◆ **What you have to do**
Please reproduce every line of the data below word for word, keeping the original line order.

(Source data)
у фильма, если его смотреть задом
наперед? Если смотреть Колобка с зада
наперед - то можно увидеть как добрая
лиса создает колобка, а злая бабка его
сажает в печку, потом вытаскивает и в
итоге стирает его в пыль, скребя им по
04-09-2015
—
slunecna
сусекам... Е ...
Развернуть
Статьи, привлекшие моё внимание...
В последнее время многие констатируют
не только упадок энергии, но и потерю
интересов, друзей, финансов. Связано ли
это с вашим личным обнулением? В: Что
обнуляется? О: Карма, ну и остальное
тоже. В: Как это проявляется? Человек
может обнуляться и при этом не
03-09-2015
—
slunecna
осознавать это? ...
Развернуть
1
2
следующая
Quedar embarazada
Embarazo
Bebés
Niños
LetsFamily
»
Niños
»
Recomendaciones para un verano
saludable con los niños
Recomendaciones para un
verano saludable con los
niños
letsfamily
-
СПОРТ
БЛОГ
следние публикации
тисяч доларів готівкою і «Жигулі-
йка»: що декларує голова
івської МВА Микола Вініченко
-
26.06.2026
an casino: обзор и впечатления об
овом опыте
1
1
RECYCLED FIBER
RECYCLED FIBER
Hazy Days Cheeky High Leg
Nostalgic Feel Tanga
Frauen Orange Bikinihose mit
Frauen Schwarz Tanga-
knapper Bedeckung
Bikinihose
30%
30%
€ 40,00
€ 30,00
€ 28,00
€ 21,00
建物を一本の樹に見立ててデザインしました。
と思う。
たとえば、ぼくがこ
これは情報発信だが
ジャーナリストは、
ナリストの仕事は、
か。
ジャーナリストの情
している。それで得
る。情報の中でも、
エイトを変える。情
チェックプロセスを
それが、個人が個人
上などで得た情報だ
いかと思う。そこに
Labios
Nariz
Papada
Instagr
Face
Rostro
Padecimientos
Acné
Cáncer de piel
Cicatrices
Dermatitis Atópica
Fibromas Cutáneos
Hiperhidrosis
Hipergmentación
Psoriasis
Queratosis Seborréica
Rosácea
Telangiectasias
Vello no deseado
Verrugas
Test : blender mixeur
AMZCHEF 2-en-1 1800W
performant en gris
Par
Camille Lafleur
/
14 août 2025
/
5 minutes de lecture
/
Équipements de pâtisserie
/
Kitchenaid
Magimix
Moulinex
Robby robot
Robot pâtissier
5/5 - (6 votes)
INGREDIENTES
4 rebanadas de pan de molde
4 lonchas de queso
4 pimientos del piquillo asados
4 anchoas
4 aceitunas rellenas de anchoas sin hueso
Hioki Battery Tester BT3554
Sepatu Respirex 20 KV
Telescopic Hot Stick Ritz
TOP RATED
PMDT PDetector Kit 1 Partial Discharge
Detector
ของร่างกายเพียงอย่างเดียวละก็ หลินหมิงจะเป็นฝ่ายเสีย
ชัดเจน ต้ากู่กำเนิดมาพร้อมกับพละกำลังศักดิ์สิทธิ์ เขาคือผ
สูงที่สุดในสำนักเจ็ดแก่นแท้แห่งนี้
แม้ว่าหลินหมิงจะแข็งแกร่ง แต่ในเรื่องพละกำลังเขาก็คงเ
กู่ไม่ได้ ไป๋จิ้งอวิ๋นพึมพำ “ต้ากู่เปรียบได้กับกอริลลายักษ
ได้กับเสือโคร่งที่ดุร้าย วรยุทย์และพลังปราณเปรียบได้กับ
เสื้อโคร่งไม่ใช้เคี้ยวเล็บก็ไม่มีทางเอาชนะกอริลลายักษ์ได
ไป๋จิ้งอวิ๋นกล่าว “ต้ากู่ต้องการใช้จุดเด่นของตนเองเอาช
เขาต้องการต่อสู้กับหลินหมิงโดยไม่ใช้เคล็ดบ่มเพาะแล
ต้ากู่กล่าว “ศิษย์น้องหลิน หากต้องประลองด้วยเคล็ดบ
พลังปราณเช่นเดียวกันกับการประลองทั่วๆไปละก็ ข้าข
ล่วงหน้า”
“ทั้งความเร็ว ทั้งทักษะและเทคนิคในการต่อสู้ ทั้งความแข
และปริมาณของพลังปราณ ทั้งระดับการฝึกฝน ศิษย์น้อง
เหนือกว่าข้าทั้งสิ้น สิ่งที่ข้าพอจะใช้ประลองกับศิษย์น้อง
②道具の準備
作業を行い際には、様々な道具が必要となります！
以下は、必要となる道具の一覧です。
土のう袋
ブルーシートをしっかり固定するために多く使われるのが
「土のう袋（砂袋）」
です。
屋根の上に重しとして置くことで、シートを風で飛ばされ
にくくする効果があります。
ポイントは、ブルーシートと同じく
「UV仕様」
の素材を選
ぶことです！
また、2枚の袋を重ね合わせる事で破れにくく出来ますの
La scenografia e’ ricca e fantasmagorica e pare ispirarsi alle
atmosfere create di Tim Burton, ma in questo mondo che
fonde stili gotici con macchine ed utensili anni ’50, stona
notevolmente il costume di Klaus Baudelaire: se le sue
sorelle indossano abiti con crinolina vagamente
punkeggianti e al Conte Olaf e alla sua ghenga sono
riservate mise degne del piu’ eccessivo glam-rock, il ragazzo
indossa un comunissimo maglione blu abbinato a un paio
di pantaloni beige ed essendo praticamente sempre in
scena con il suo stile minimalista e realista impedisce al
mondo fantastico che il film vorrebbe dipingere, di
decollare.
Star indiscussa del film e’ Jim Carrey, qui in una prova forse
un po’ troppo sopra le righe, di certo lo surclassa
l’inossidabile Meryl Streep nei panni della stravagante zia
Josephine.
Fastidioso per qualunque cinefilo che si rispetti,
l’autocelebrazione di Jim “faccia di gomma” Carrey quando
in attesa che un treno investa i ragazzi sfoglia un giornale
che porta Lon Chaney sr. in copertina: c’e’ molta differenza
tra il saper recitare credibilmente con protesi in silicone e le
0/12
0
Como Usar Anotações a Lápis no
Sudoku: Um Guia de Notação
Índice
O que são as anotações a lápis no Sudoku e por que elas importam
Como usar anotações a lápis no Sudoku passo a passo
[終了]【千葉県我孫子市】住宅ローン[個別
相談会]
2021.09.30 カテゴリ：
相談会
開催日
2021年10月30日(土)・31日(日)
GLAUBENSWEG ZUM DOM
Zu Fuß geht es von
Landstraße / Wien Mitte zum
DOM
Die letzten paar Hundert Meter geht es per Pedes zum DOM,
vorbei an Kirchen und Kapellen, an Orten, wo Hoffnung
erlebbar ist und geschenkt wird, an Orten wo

◆ **Answer for the task**
у фильма, если его смотреть задом
наперед? Если смотреть Колобка с зада
наперед - то можно увидеть как добрая
лиса создает колобка, а злая бабка его
сажает в печку, потом вытаскивает и в
итоге стирает его в пыль, скребя им по
04-09-2015
—
slunecna
сусекам... Е ...
Развернуть
Статьи, привлекшие моё внимание...
В последнее время многие констатируют
не только упадок энергии, но и потерю
интересов, друзей, финансов. Связано ли
это с вашим личным обнулением? В: Что
обнуляется? О: Карма, ну и остальное
тоже. В: Как это проявляется? Человек
может обнуляться и при этом не
03-09-2015
—
slunecna
осознавать это? ...
Развернуть
1
2
следующая
Quedar embarazada
Embarazo
Bebés
Niños
LetsFamily
»
Niños
»
Recomendaciones para un verano
saludable con los niños
Recomendaciones para un
verano saludable con los
niños
letsfamily
-
СПОРТ
БЛОГ
следние публикации
тисяч доларів готівкою і «Жигулі-
йка»: що декларує голова
івської МВА Микола Вініченко
-
26.06.2026
an casino: обзор и впечатления об
овом опыте
1
1
RECYCLED FIBER
RECYCLED FIBER
Hazy Days Cheeky High Leg
Nostalgic Feel Tanga
Frauen Orange Bikinihose mit
Frauen Schwarz Tanga-
knapper Bedeckung
Bikinihose
30%
30%
€ 40,00
€ 30,00
€ 28,00
€ 21,00
建物を一本の樹に見立ててデザインしました。
と思う。
たとえば、ぼくがこ
これは情報発信だが
ジャーナリストは、
ナリストの仕事は、
か。
ジャーナリストの情
している。それで得
る。情報の中でも、
エイトを変える。情
チェックプロセスを
それが、個人が個人
上などで得た情報だ
いかと思う。そこに
Labios
Nariz
Papada
Instagr
Face
Rostro
Padecimientos
Acné
Cáncer de piel
Cicatrices
Dermatitis Atópica
Fibromas Cutáneos
Hiperhidrosis
Hipergmentación
Psoriasis
Queratosis Seborréica
Rosácea
Telangiectasias
Vello no deseado
Verrugas
Test : blender mixeur
AMZCHEF 2-en-1 1800W
performant en gris
Par
Camille Lafleur
/
14 août 2025
/
5 minutes de lecture
/
Équipements de pâtisserie
/
Kitchenaid
Magimix
Moulinex
Robby robot
Robot pâtissier
5/5 - (6 votes)
INGREDIENTES
4 rebanadas de pan de molde
4 lonchas de queso
4 pimientos del piquillo asados
4 anchoas
4 aceitunas rellenas de anchoas sin hueso
Hioki Battery Tester BT3554
Sepatu Respirex 20 KV
Telescopic Hot Stick Ritz
TOP RATED
PMDT PDetector Kit 1 Partial Discharge
Detector
ของร่างกายเพียงอย่างเดียวละก็ หลินหมิงจะเป็นฝ่ายเสีย
ชัดเจน ต้ากู่กำเนิดมาพร้อมกับพละกำลังศักดิ์สิทธิ์ เขาคือผ
สูงที่สุดในสำนักเจ็ดแก่นแท้แห่งนี้
แม้ว่าหลินหมิงจะแข็งแกร่ง แต่ในเรื่องพละกำลังเขาก็คงเ
กู่ไม่ได้ ไป๋จิ้งอวิ๋นพึมพำ “ต้ากู่เปรียบได้กับกอริลลายักษ
ได้กับเสือโคร่งที่ดุร้าย วรยุทย์และพลังปราณเปรียบได้กับ
เสื้อโคร่งไม่ใช้เคี้ยวเล็บก็ไม่มีทางเอาชนะกอริลลายักษ์ได
ไป๋จิ้งอวิ๋นกล่าว “ต้ากู่ต้องการใช้จุดเด่นของตนเองเอาช
เขาต้องการต่อสู้กับหลินหมิงโดยไม่ใช้เคล็ดบ่มเพาะแล
ต้ากู่กล่าว “ศิษย์น้องหลิน หากต้องประลองด้วยเคล็ดบ
พลังปราณเช่นเดียวกันกับการประลองทั่วๆไปละก็ ข้าข
ล่วงหน้า”
“ทั้งความเร็ว ทั้งทักษะและเทคนิคในการต่อสู้ ทั้งความแข
และปริมาณของพลังปราณ ทั้งระดับการฝึกฝน ศิษย์น้อง
เหนือกว่าข้าทั้งสิ้น สิ่งที่ข้าพอจะใช้ประลองกับศิษย์น้อง
②道具の準備
作業を行い際には、様々な道具が必要となります！
以下は、必要となる道具の一覧です。
土のう袋
ブルーシートをしっかり固定するために多く使われるのが
「土のう袋（砂袋）」
です。
屋根の上に重しとして置くことで、シートを風で飛ばされ
にくくする効果があります。
ポイントは、ブルーシートと同じく
「UV仕様」
の素材を選
ぶことです！
また、2枚の袋を重ね合わせる事で破れにくく出来ますの
La scenografia e’ ricca e fantasmagorica e pare ispirarsi alle
atmosfere create di Tim Burton, ma in questo mondo che
fonde stili gotici con macchine ed utensili anni ’50, stona
notevolmente il costume di Klaus Baudelaire: se le sue
sorelle indossano abiti con crinolina vagamente
punkeggianti e al Conte Olaf e alla sua ghenga sono
riservate mise degne del piu’ eccessivo glam-rock, il ragazzo
indossa un comunissimo maglione blu abbinato a un paio
di pantaloni beige ed essendo praticamente sempre in
scena con il suo stile minimalista e realista impedisce al
mondo fantastico che il film vorrebbe dipingere, di
decollare.
Star indiscussa del film e’ Jim Carrey, qui in una prova forse
un po’ troppo sopra le righe, di certo lo surclassa
l’inossidabile Meryl Streep nei panni della stravagante zia
Josephine.
Fastidioso per qualunque cinefilo che si rispetti,
l’autocelebrazione di Jim “faccia di gomma” Carrey quando
in attesa che un treno investa i ragazzi sfoglia un giornale
che porta Lon Chaney sr. in copertina: c’e’ molta differenza
tra il saper recitare credibilmente con protesi in silicone e le
0/12
0
Como Usar Anotações a Lápis no
Sudoku: Um Guia de Notação
Índice
O que são as anotações a lápis no Sudoku e por que elas importam
Como usar anotações a lápis no Sudoku passo a passo
[終了]【千葉県我孫子市】住宅ローン[個別
相談会]
2021.09.30 カテゴリ：
相談会
開催日
2021年10月30日(土)・31日(日)
GLAUBENSWEG ZUM DOM
Zu Fuß geht es von
Landstraße / Wien Mitte zum
DOM
Die letzten paar Hundert Meter geht es per Pedes zum DOM,
vorbei an Kirchen und Kapellen, an Orten, wo Hoffnung
erlebbar ist und geschenkt wird, an Orten wo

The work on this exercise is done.